What is required: Count the lines of the items below that contain the word "élimine", treating uppercase and lowercase as different, and reply with the number only.

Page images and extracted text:
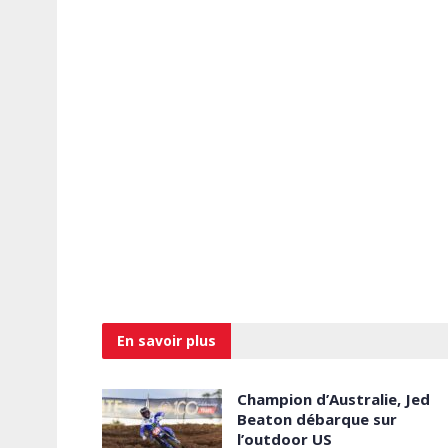
En savoir
plus
Champion d’Australie, Jed
Beaton débarque sur
l’outdoor US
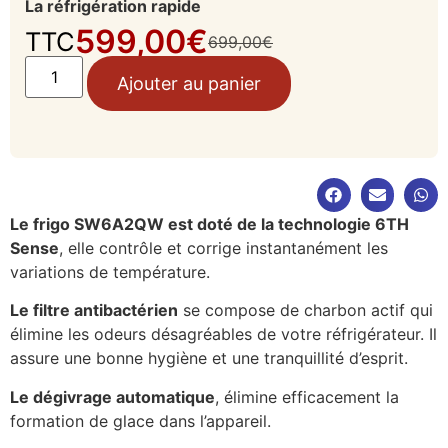
La réfrigération rapide
599,00
€
TTC
699,00
€
Ajouter au panier
Le frigo SW6A2QW est doté de la technologie 6TH
Sense
, elle contrôle et corrige instantanément les
variations de température.
Le filtre antibactérien
se compose de charbon actif qui
élimine les odeurs désagréables de votre réfrigérateur. Il
assure une bonne hygiène et une tranquillité d’esprit.
Le dégivrage automatique
, élimine efficacement la
formation de glace dans l’appareil.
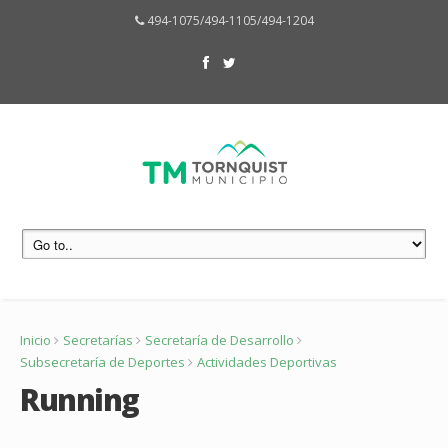
494-1075/494-1105/494-1204
Inicio
Secretarías
Secretaría de Desarrollo
Subsecretaría de Deportes
Actividades Deportivas
Running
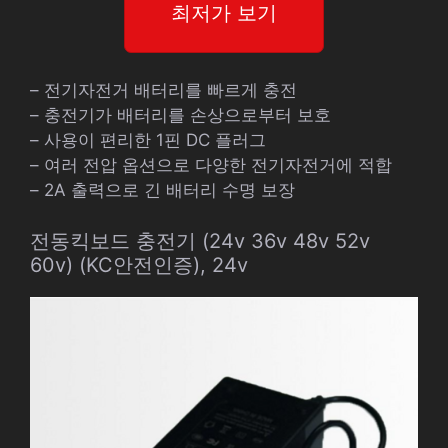
최저가 보기
– 전기자전거 배터리를 빠르게 충전
– 충전기가 배터리를 손상으로부터 보호
– 사용이 편리한 1핀 DC 플러그
– 여러 전압 옵션으로 다양한 전기자전거에 적합
– 2A 출력으로 긴 배터리 수명 보장
전동킥보드 충전기 (24v 36v 48v 52v
60v) (KC안전인증), 24v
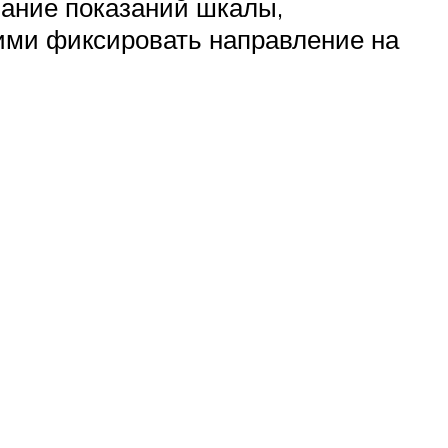
ание показаний шкалы,
ими фиксировать направление на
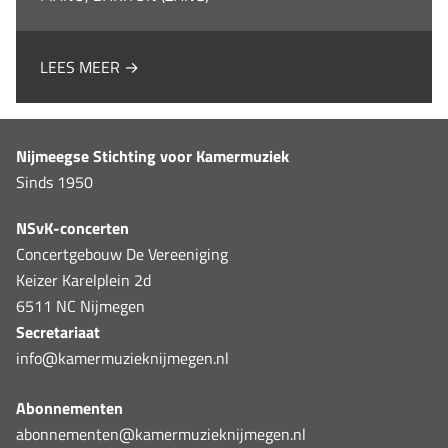
LEES MEER →
Nijmeegse Stichting voor Kamermuziek
Sinds 1950
NSvK-concerten
Concertgebouw De Vereeniging
Keizer Karelplein 2d
6511 NC Nijmegen
Secretariaat
info@kamermuzieknijmegen.nl
Abonnementen
abonnementen@kamermuzieknijmegen.nl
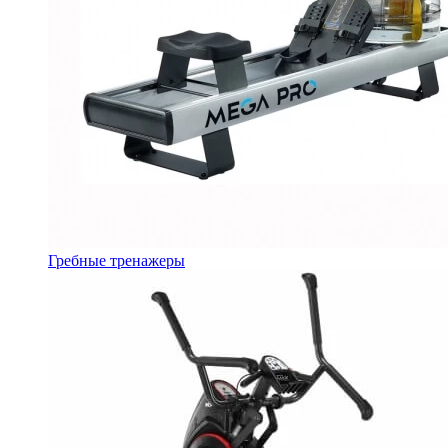
Гребные тренажеры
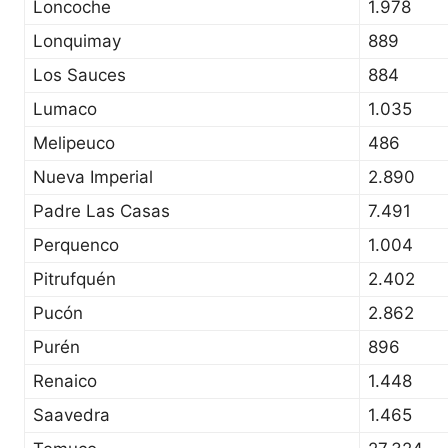
Loncoche
1.978
Lonquimay
889
Los Sauces
884
Lumaco
1.035
Melipeuco
486
Nueva Imperial
2.890
Padre Las Casas
7.491
Perquenco
1.004
Pitrufquén
2.402
Pucón
2.862
Purén
896
Renaico
1.448
Saavedra
1.465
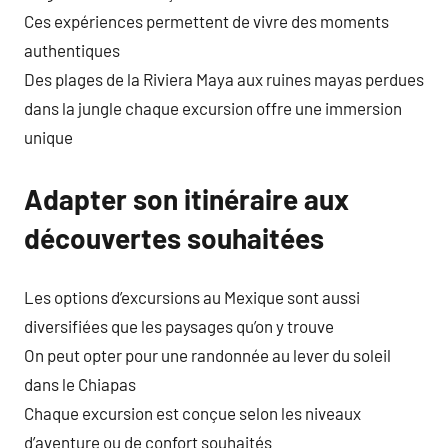
Ces expériences permettent de vivre des moments
authentiques
Des plages de la Riviera Maya aux ruines mayas perdues
dans la jungle chaque excursion offre une immersion
unique
Adapter son itinéraire aux
découvertes souhaitées
Les options d’excursions au Mexique sont aussi
diversifiées que les paysages qu’on y trouve
On peut opter pour une randonnée au lever du soleil
dans le Chiapas
Chaque excursion est conçue selon les niveaux
d’aventure ou de confort souhaités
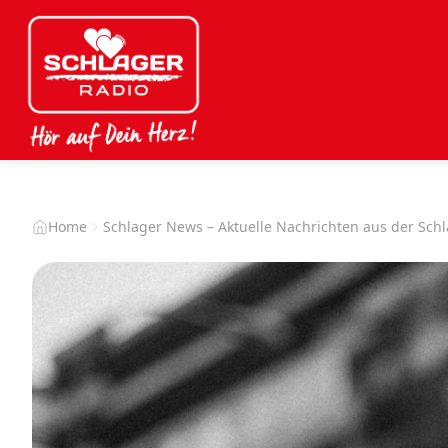
Home
Schlager News – Aktuelle Nachrichten aus der Sch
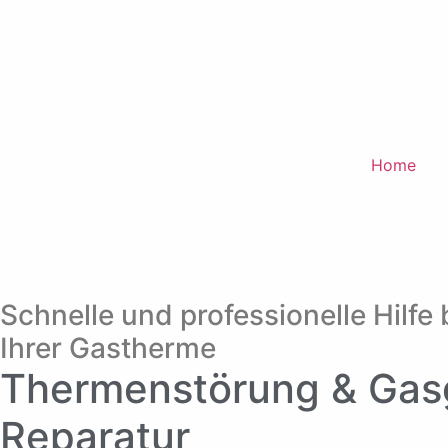
Home
Schnelle und professionelle Hilfe
Ihrer Gastherme
Thermenstörung & Gas
Reparatur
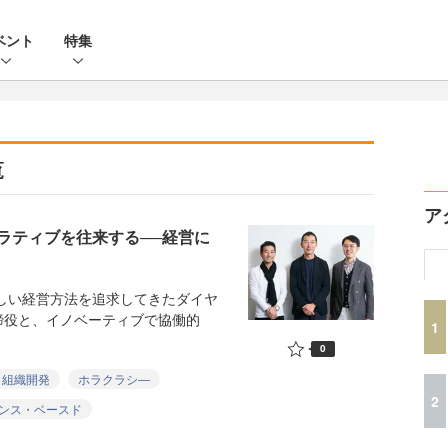
ベント
特集
覧
ア
ラティブを往来する──経営に
しい経営方法を追求してきたダイヤ
締役と、イノベーティブで協働的
1
0
組織開発
ホラクラシ―
2
ンス・ベースド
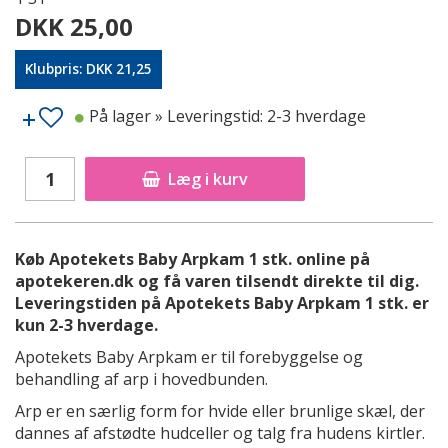
DKK 25,00
Klubpris: DKK 21,25
På lager
» Leveringstid: 2-3 hverdage
Læg i kurv
Køb Apotekets Baby Arpkam 1 stk. online på
apotekeren.dk og få varen tilsendt direkte til dig.
Leveringstiden på Apotekets Baby Arpkam 1 stk. er
kun 2-3 hverdage.
Apotekets Baby Arpkam er til forebyggelse og
behandling af arp i hovedbunden.
Arp er en særlig form for hvide eller brunlige skæl, der
dannes af afstødte hudceller og talg fra hudens kirtler.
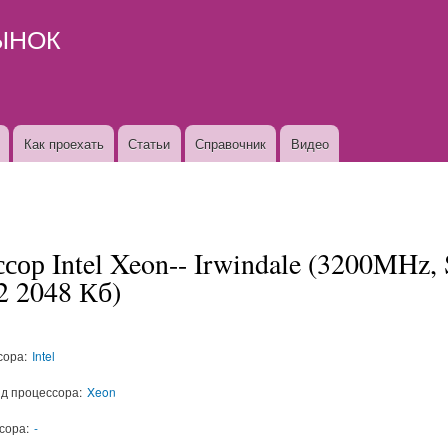
Перейти к
ЫНОК
основному
содержанию
Как проехать
Статьи
Справочник
Видео
сор Intel Xeon-- Irwindale (3200MHz, 
L2 2048 Кб)
сора:
Intel
д процессора:
Xeon
сора:
-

Your response: 2